Note: I used the first colour in my_colours
for the Control condition and also used the same colour for the lowest value in each gradient. This means that the Control condition will always be the same grey colour. This is why I didn’t make a gradient for my_colours[1]
, I don’t need it and it’s easier to remember that my_gradients[[1]]

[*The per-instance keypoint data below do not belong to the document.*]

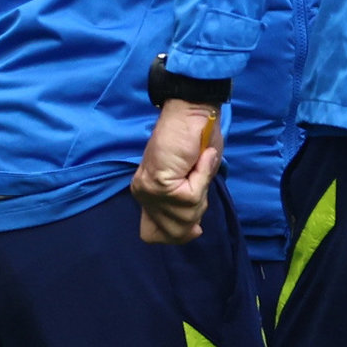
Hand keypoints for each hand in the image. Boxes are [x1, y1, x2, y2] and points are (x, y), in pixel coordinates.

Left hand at [132, 99, 221, 243]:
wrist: (192, 111)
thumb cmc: (198, 138)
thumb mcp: (194, 177)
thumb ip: (188, 201)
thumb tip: (192, 230)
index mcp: (147, 192)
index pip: (151, 233)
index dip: (175, 235)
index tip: (194, 229)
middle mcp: (142, 194)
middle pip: (173, 230)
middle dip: (195, 213)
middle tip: (199, 182)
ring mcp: (148, 191)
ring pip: (185, 215)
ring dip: (202, 192)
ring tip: (199, 166)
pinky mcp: (159, 184)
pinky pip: (190, 196)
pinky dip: (203, 178)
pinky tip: (201, 159)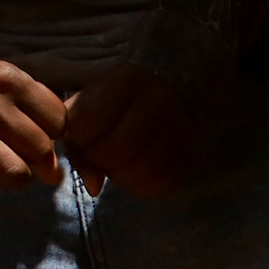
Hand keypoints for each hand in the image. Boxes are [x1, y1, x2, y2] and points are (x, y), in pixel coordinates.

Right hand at [0, 20, 65, 195]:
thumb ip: (25, 105)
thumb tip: (55, 153)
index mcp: (8, 78)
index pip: (58, 121)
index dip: (55, 138)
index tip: (38, 140)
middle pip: (41, 151)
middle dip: (38, 165)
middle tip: (20, 161)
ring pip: (13, 171)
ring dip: (12, 180)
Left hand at [58, 63, 209, 197]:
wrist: (171, 90)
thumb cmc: (118, 100)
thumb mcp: (91, 104)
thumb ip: (78, 142)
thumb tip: (94, 188)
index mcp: (126, 80)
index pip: (88, 120)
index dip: (77, 136)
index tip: (80, 134)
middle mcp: (157, 101)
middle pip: (115, 150)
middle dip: (97, 159)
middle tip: (98, 153)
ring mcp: (179, 128)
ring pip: (138, 172)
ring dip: (119, 175)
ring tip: (117, 161)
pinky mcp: (191, 154)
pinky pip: (159, 185)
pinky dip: (140, 185)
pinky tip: (136, 169)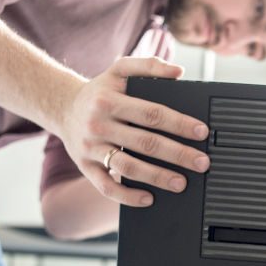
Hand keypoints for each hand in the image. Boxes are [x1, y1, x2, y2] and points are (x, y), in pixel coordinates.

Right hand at [57, 56, 210, 205]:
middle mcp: (99, 124)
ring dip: (157, 177)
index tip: (201, 133)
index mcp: (110, 100)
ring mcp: (91, 148)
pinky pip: (106, 187)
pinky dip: (128, 196)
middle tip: (202, 163)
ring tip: (181, 183)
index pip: (152, 113)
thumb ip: (149, 66)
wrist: (63, 108)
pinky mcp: (85, 167)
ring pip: (128, 167)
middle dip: (178, 154)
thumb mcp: (120, 70)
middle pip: (145, 143)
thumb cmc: (101, 92)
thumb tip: (179, 72)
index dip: (179, 124)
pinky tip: (148, 199)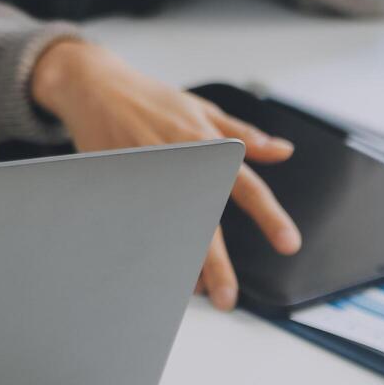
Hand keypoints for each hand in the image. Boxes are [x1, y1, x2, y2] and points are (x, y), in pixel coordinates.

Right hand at [30, 40, 301, 311]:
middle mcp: (180, 162)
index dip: (269, 216)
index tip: (287, 244)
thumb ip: (244, 134)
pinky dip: (151, 246)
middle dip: (216, 264)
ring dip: (181, 262)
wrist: (95, 88)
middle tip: (227, 296)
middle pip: (203, 221)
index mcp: (206, 144)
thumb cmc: (151, 99)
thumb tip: (282, 151)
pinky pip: (139, 224)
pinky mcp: (121, 183)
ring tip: (194, 289)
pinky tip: (159, 266)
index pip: (245, 186)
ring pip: (169, 229)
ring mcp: (148, 176)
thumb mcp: (202, 109)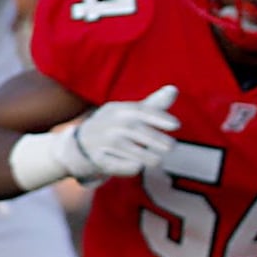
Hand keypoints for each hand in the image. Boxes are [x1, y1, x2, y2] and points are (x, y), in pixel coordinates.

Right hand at [66, 84, 180, 179]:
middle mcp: (110, 125)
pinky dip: (135, 167)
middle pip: (142, 134)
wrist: (79, 145)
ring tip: (154, 159)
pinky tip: (131, 163)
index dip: (159, 118)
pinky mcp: (101, 161)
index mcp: (118, 110)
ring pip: (139, 155)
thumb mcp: (130, 113)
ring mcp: (103, 143)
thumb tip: (174, 89)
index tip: (176, 125)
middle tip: (172, 147)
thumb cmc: (115, 127)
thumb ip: (154, 104)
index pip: (141, 111)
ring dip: (151, 158)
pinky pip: (130, 168)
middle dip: (162, 142)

goes with Drug 1 even though Drug 1 corresponds with my_colours[2]
.
dat %>% filter(drug == "Control" | drug == "Drug 1") %>%
ggplot(aes(concentration,movements, fill = concentration)) +
stat_summary(geom = "bar", fun.y = "mean") +
stat_summary(geom = "errorbar", fun.data = "mean_se", width = .2) +
scale_fill_manual(values = my_gradients[[1]]) + # Drug 1 is gradient 1
ggtitle("Drug 1 treatment comparison") +
theme_minimal()
Combining multiple plots with gradients
There may be a neater way to do this, but my solution was to use the cowplot
package.
First I create a plot as above for each of the drugs of interest, remembering which of my_gradients
to use for each drug, and then combine them using plot_grid
from the cowplot
package.
# Load cowplot for mutli-panel figures
library(cowplot)
# Assign Drug 1 plot to p1
p1 <- dat %>% filter(drug == "Control" | drug == "Drug 1") %>%
ggplot(aes(concentration,movements, fill = concentration)) +
stat_summary(geom = "bar", fun.y = "mean") +
stat_summary(geom = "errorbar", fun.data = "mean_se", width = .2) +
scale_fill_manual(values = my_gradients[[1]]) + # Drug 1 is gradient 1
ggtitle("Drug 1 treatment comparison") +
theme_minimal()
# Assign Drug 3 plot to p3
p3 <- dat %>% filter(drug == "Control" | drug == "Drug 3") %>%
group_by(experiment) %>%
ggplot(aes(concentration,movements, fill = concentration)) +
stat_summary(geom = "bar", fun.y = "mean", position = "dodge") +
stat_summary(geom = "errorbar", fun.data = "mean_se", width = .2) +
scale_fill_manual(values = my_gradients[[3]]) + # Drug 3 is gradient 3
ggtitle("Drug 3 treatment comparison") +
theme_minimal()
# Use plot_grid to plot both drugs together
plot_grid(p1,p3)
This probably isn’t a very useful comparison as the range of concentrations is different for the two drugs, but gives an idea of what is possible.